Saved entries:
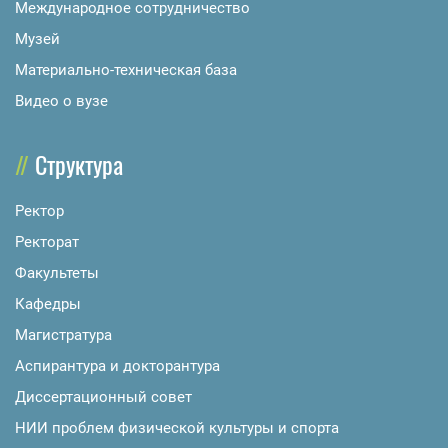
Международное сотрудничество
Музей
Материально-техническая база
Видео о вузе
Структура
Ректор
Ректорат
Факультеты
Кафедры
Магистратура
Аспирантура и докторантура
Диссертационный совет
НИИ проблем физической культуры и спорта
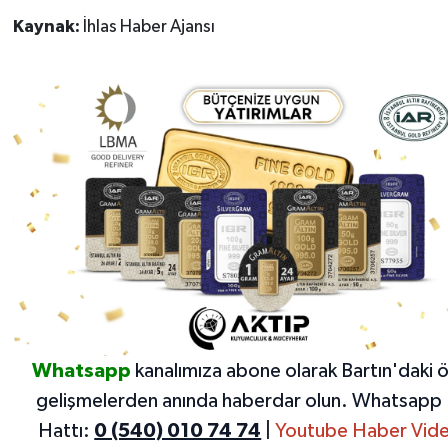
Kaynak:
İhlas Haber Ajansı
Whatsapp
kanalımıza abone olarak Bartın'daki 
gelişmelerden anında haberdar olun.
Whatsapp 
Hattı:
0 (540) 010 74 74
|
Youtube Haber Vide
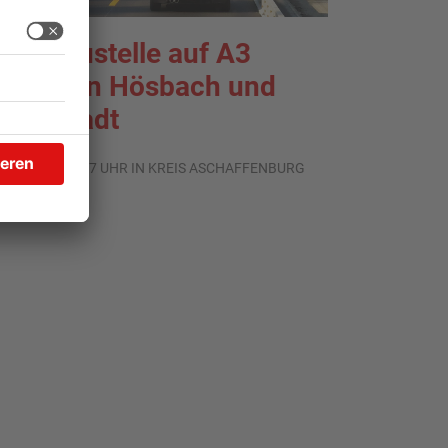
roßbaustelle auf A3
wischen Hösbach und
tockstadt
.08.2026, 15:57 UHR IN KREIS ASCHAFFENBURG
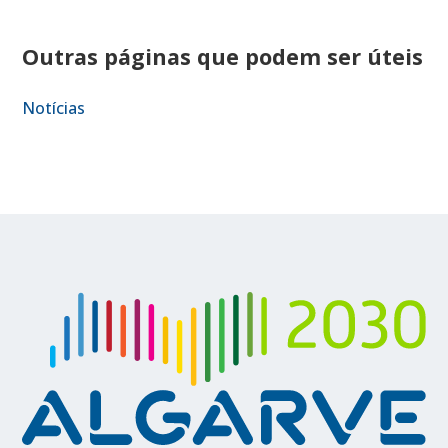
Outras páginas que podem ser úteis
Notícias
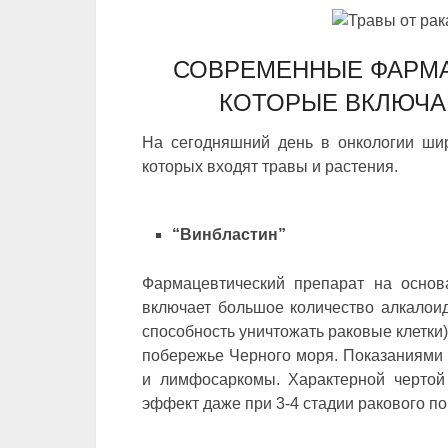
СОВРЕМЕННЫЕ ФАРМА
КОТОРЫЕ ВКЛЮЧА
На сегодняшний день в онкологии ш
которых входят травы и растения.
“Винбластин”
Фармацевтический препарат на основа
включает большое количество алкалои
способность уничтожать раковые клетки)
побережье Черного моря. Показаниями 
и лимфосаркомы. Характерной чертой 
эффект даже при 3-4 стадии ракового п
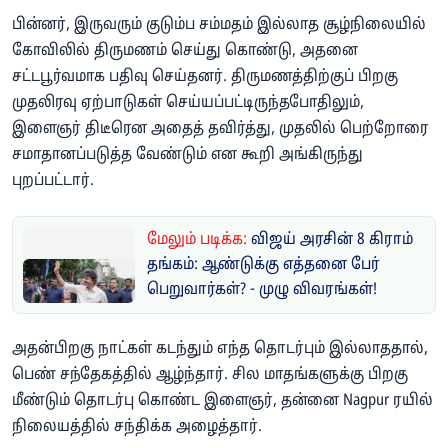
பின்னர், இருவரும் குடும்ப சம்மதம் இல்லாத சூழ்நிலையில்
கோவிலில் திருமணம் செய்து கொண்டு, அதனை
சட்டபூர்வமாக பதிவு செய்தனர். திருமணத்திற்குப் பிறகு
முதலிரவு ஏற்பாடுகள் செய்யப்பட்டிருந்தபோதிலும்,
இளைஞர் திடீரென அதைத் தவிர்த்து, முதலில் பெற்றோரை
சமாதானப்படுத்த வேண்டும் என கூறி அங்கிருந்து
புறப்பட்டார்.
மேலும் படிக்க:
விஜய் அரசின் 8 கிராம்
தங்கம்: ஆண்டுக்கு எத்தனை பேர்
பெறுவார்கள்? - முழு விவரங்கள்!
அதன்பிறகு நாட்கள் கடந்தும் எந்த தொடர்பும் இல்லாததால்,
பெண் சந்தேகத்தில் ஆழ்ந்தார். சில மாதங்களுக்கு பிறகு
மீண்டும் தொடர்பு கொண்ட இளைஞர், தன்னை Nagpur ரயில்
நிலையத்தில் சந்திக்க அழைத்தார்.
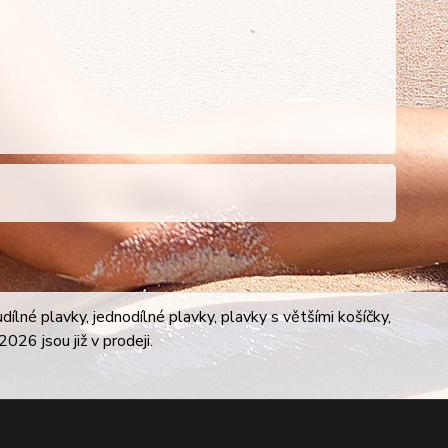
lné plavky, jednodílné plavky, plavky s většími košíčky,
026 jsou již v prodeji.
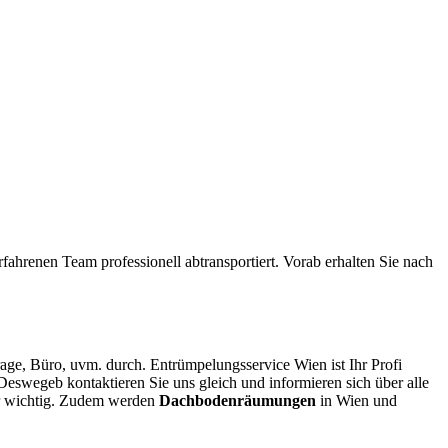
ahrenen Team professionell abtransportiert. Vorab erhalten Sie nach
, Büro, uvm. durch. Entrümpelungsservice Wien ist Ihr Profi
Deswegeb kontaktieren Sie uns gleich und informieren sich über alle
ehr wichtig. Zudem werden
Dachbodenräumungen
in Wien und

**Exercise details:**
Nothing should appear in the answer except the lines from the first line of the data through the line holding "026 jsou již v prodeji.", exactly as written, with pictures left out.

**Answer box:**
Международное сотрудничество
Музей
Материально-техническая база
Видео о вузе
Структура
Ректор
Ректорат
Факультеты
Кафедры
Магистратура
Аспирантура и докторантура
Диссертационный совет
НИИ проблем физической культуры и спорта
Kaynak:
İhlas Haber Ajansı
Whatsapp
kanalımıza abone olarak Bartın'daki 
gelişmelerden anında haberdar olun.
Whatsapp 
Hattı:
0 (540) 010 74 74
|
Youtube Haber Vide
roßbaustelle auf A3
wischen Hösbach und
tockstadt
.08.2026, 15:57 UHR IN KREIS ASCHAFFENBURG
Outras páginas que podem ser úteis
Notícias
СОВРЕМЕННЫЕ ФАРМА
КОТОРЫЕ ВКЛЮЧА
На сегодняшний день в онкологии ш
которых входят травы и растения.
“Винбластин”
Фармацевтический препарат на основа
включает большое количество алкалои
способность уничтожать раковые клетки)
побережье Черного моря. Показаниями 
и лимфосаркомы. Характерной чертой 
эффект даже при 3-4 стадии ракового п
பின்னர், இருவரும் குடும்ப சம்மதம் இல்லாத சூழ்நிலையில்
கோவிலில் திருமணம் செய்து கொண்டு, அதனை
சட்டபூர்வமாக பதிவு செய்தனர். திருமணத்திற்குப் பிறகு
முதலிரவு ஏற்பாடுகள் செய்யப்பட்டிருந்தபோதிலும்,
இளைஞர் திடீரென அதைத் தவிர்த்து, முதலில் பெற்றோரை
சமாதானப்படுத்த வேண்டும் என கூறி அங்கிருந்து
புறப்பட்டார்.
மேலும் படிக்க:
விஜய் அரசின் 8 கிராம்
தங்கம்: ஆண்டுக்கு எத்தனை பேர்
பெறுவார்கள்? - முழு விவரங்கள்!
அதன்பிறகு நாட்கள் கடந்தும் எந்த தொடர்பும் இல்லாததால்,
பெண் சந்தேகத்தில் ஆழ்ந்தார். சில மாதங்களுக்கு பிறகு
மீண்டும் தொடர்பு கொண்ட இளைஞர், தன்னை Nagpur ரயில்
நிலையத்தில் சந்திக்க அழைத்தார்.
lné plavky, jednodílné plavky, plavky s většími košíčky,
026 jsou již v prodeji.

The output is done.